Une école qui isole et départage les élèves selon leur statut économique

Nous avons collectivement construit des écoles publiques au sein desquelles on dépossède sciemment une classe d’enfants d’un parcours engageant et motivant, observe l’auteur.
Getty Images Nous avons collectivement construit des écoles publiques au sein desquelles on dépossède sciemment une classe d’enfants d’un parcours engageant et motivant, observe l’auteur.

Depuis 2022, je poursuis un baccalauréat en enseignement au secondaire. Notre cohorte commence à acquérir graduellement de l’expérience pour que nous puissions devenir de futurs enseignants et enseignantes. Lors de notre premier stage, j’ai eu la chance d’observer les méthodes pédagogiques d’un enseignant formidable qui travaille dans le secteur public.

Cette expérience m’a tout de suite rappelé mon parcours scolaire à l’école publique. Les difficultés d’apprentissage dans les classes observées sont disproportionnées. D’un côté, on retrouve des classes à vocation particulière ultraperformantes dans lesquelles les élèves sont motivés.

De l’autre, on retrouve des classes normales où l’on compte d’énormes défis et une quantité importante d’élèves en difficulté d’apprentissage. On reconnaît tout de suite les différences entre les groupes et on peut rapidement attribuer à l’effet de « l’école à trois vitesses » ce déséquilibre patent au sein de l’école publique.

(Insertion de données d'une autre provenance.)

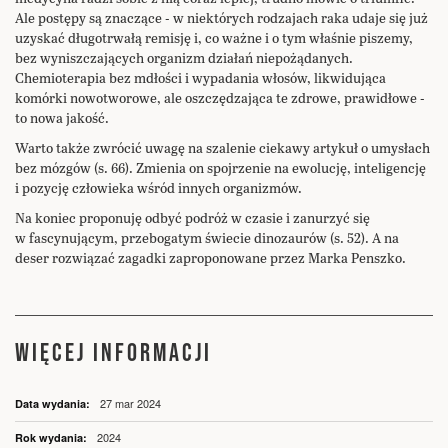
Ale postępy są znaczące - w niektórych rodzajach raka udaje się już
uzyskać długotrwałą remisję i, co ważne i o tym właśnie piszemy,
bez wyniszczających organizm działań niepożądanych.
Chemioterapia bez mdłości i wypadania włosów, likwidująca
komórki nowotworowe, ale oszczędzająca te zdrowe, prawidłowe -
to nowa jakość.
Warto także zwrócić uwagę na szalenie ciekawy artykuł o umysłach
bez mózgów (s. 66). Zmienia on spojrzenie na ewolucję, inteligencję
i pozycję człowieka wśród innych organizmów.
Na koniec proponuję odbyć podróż w czasie i zanurzyć się
w fascynującym, przebogatym świecie dinozaurów (s. 52). A na
deser rozwiązać zagadki zaproponowane przez Marka Penszko.
WIĘCEJ INFORMACJI
Więcej
27 mar 2024
informacji
2024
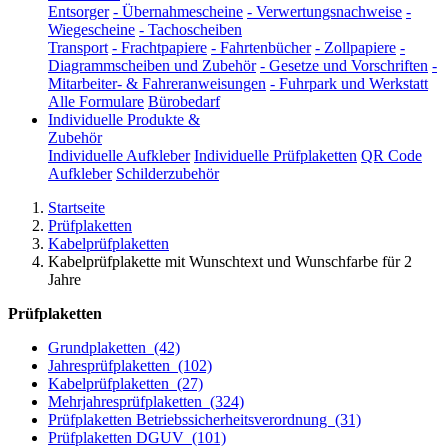
Entsorger
-
Übernahmescheine
-
Verwertungsnachweise
-
Wiegescheine
-
Tachoscheiben
Transport
-
Frachtpapiere
-
Fahrtenbücher
-
Zollpapiere
-
Diagrammscheiben und Zubehör
-
Gesetze und Vorschriften
-
Mitarbeiter- & Fahreranweisungen
-
Fuhrpark und Werkstatt
Alle Formulare
Bürobedarf
Individuelle Produkte &
Zubehör
Individuelle Aufkleber
Individuelle Prüfplaketten
QR Code
Aufkleber
Schilderzubehör
Startseite
Prüfplaketten
Kabelprüfplaketten
Kabelprüfplakette mit Wunschtext und Wunschfarbe für 2
Jahre
Prüfplaketten
Grundplaketten
(42)
Jahresprüfplaketten
(102)
Kabelprüfplaketten
(27)
Mehrjahresprüfplaketten
(324)
Prüfplaketten Betriebssicherheitsverordnung
(31)
Prüfplaketten DGUV
(101)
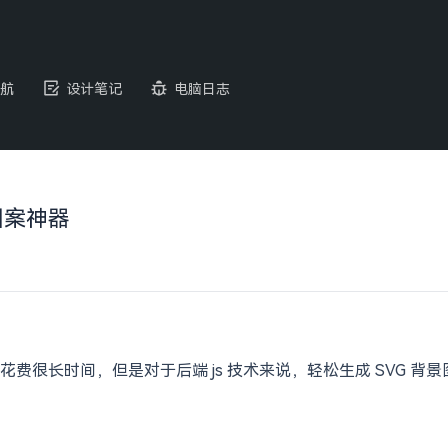
航
设计笔记
电脑日志
图案神器
很长时间，但是对于后端 js 技术来说，轻松生成 SVG 背景图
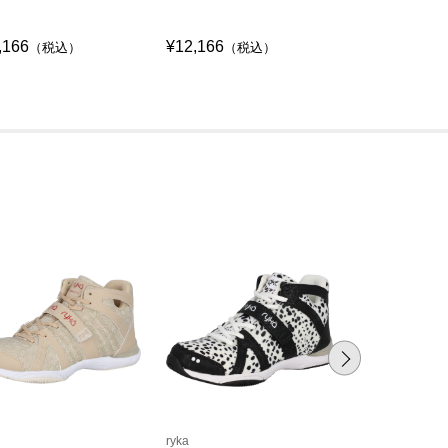
,166
¥12,166
¥12,166
（税込）
（税込）
（税
ryka
ryka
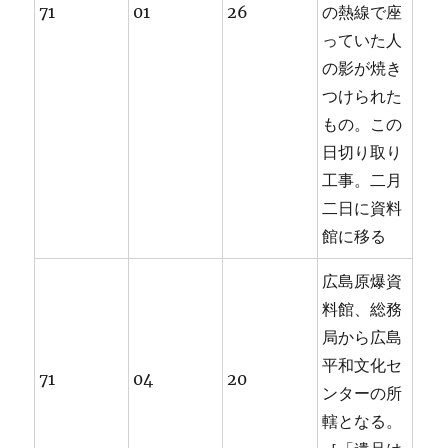
71
01
26
の熱線で座
っていた人
の影が焼き
つけられた
もの。この
日切り取り
工事。二月
二日に資料
館に移る
広島原爆資
料館、総務
局から広島
平和文化セ
71
04
20
ンターの所
轄となる。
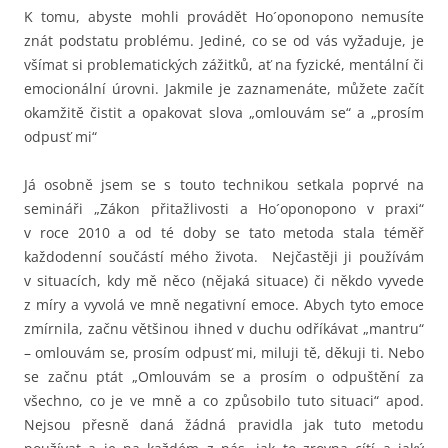
K tomu, abyste mohli provádět Ho´oponopono nemusíte
znát podstatu problému. Jediné, co se od vás vyžaduje, je
všímat si problematických zážitků, ať na fyzické, mentální či
emocionální úrovni. Jakmile je zaznamenáte, můžete začít
okamžitě čistit a opakovat slova „omlouvám se“ a „prosím
odpusť mi“
Já osobně jsem se s touto technikou setkala poprvé na
semináři „Zákon přitažlivosti a Ho´oponopono v praxi“
v roce 2010 a od té doby se tato metoda stala téměř
každodenní součástí mého života. Nejčastěji ji používám
v situacích, kdy mě něco (nějaká situace) či někdo vyvede
z míry a vyvolá ve mně negativní emoce. Abych tyto emoce
zmírnila, začnu většinou ihned v duchu odříkávat „mantru“
– omlouvám se, prosím odpusť mi, miluji tě, děkuji ti. Nebo
se začnu ptát „Omlouvám se a prosím o odpuštění za
všechno, co je ve mně a co způsobilo tuto situaci“ apod.
Nejsou přesně daná žádná pravidla jak tuto metodu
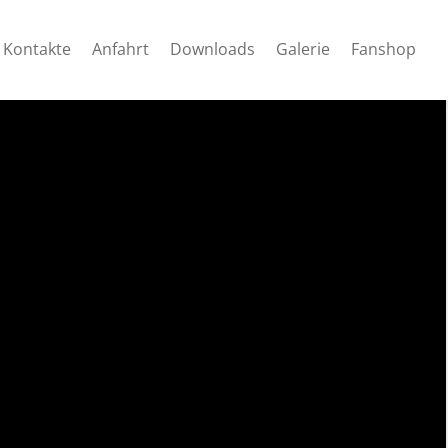
Kontakte
Anfahrt
Downloads
Galerie
Fanshop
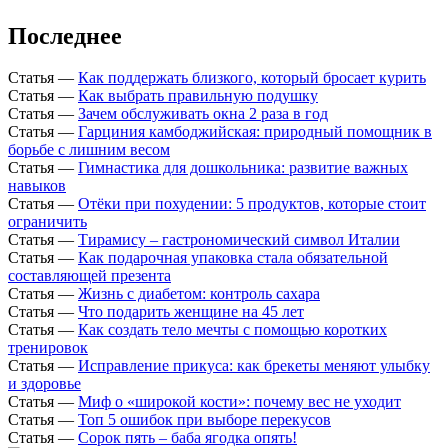
Последнее
Статья
—
Как поддержать близкого, который бросает курить
Статья
—
Как выбрать правильную подушку
Статья
—
Зачем обслуживать окна 2 раза в год
Статья
—
Гарциния камбоджийская: природный помощник в
борьбе с лишним весом
Статья
—
Гимнастика для дошкольника: развитие важных
навыков
Статья
—
Отёки при похудении: 5 продуктов, которые стоит
ограничить
Статья
—
Тирамису – гастрономический символ Италии
Статья
—
Как подарочная упаковка стала обязательной
составляющей презента
Статья
—
Жизнь с диабетом: контроль сахара
Статья
—
Что подарить женщине на 45 лет
Статья
—
Как создать тело мечты с помощью коротких
тренировок
Статья
—
Исправление прикуса: как брекеты меняют улыбку
и здоровье
Статья
—
Миф о «широкой кости»: почему вес не уходит
Статья
—
Топ 5 ошибок при выборе перекусов
Статья
—
Сорок пять – баба ягодка опять!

Nos écoles publiques sont malades. On propose aux enseignants et aux enseignantes du public le choix entre une classe de « bons élèves » et de « mauvais élèves. » J’ai reçu mon diplôme d’études secondaires en 2015, à l’époque on militait déjà pour une déconstruction du phénomène de classes sociales à l’école. Au moyen de diverses actions plus ou moins pertinentes, on dénonçait le phénomène du clivage entre les programmes à vocation particulière et le parcours général.

Appartenant à cette dernière classe, j’étais envieux de la chance des élèves des programmes à vocation particulière de pouvoir participer à des activités scolaires enrichissantes et de profiter d’un horaire de cours atypique.

À l’époque, le prix pour changer de classe sociale, c’était 2000 $. Avec 2000 $ par année, on pouvait changer de statut dans l’école. On pouvait changer d’étiquette ; devenir un « bobo » au lieu d’un « Bougon ».

Je me souviens encore des effets négatifs de cette barrière économique sur nos vies ; clans distincts, insultes, intimidation, jugement et dislocation des liens entre les élèves. On nous répète toujours qu’aller à l’école, c’est apprendre à vivre en société. Sauf que cette simulation sociétale est brisée. Dans les écoles publiques, c’est le portefeuille qui définit la place des enfants dans l’école et c’est l’argent qui dicte l’expérience des élèves avec leurs pairs et leurs enseignants et enseignantes.

Nous avons collectivement construit des écoles publiques au sein desquelles on dépossède sciemment une classe d’enfants d’un parcours engageant et motivant. Si les parents de ces élèves ne peuvent pas payer les faramineux coûts d’inscription à un programme à vocation, tant pis ! Ces enfants se retrouveront confinés dans des classes ordinaires.

J’étudie dans un système d’éducation disloqué, qui isole et départage ses élèves en fonction de leur statut économique. On leur apprend à accepter, sans broncher, l’injustice douloureuse des contraintes économiques.

Je ne veux pas enseigner dans ce système-là. Je ne veux pas avoir à expliquer à mes futurs élèves pourquoi ils et elles ne peuvent pas participer comme leurs collègues à des activités intrascolaires. Je ne veux pas leur expliquer pourquoi nous avons collectivement fait le choix de balayer les idéaux du rapport Parent qui proposait une égalité des chances entre les élèves.

Il faut amorcer un chantier national sur l’éducation au Québec. Il faut offrir une expérience scolaire juste et équitable à nos enfants.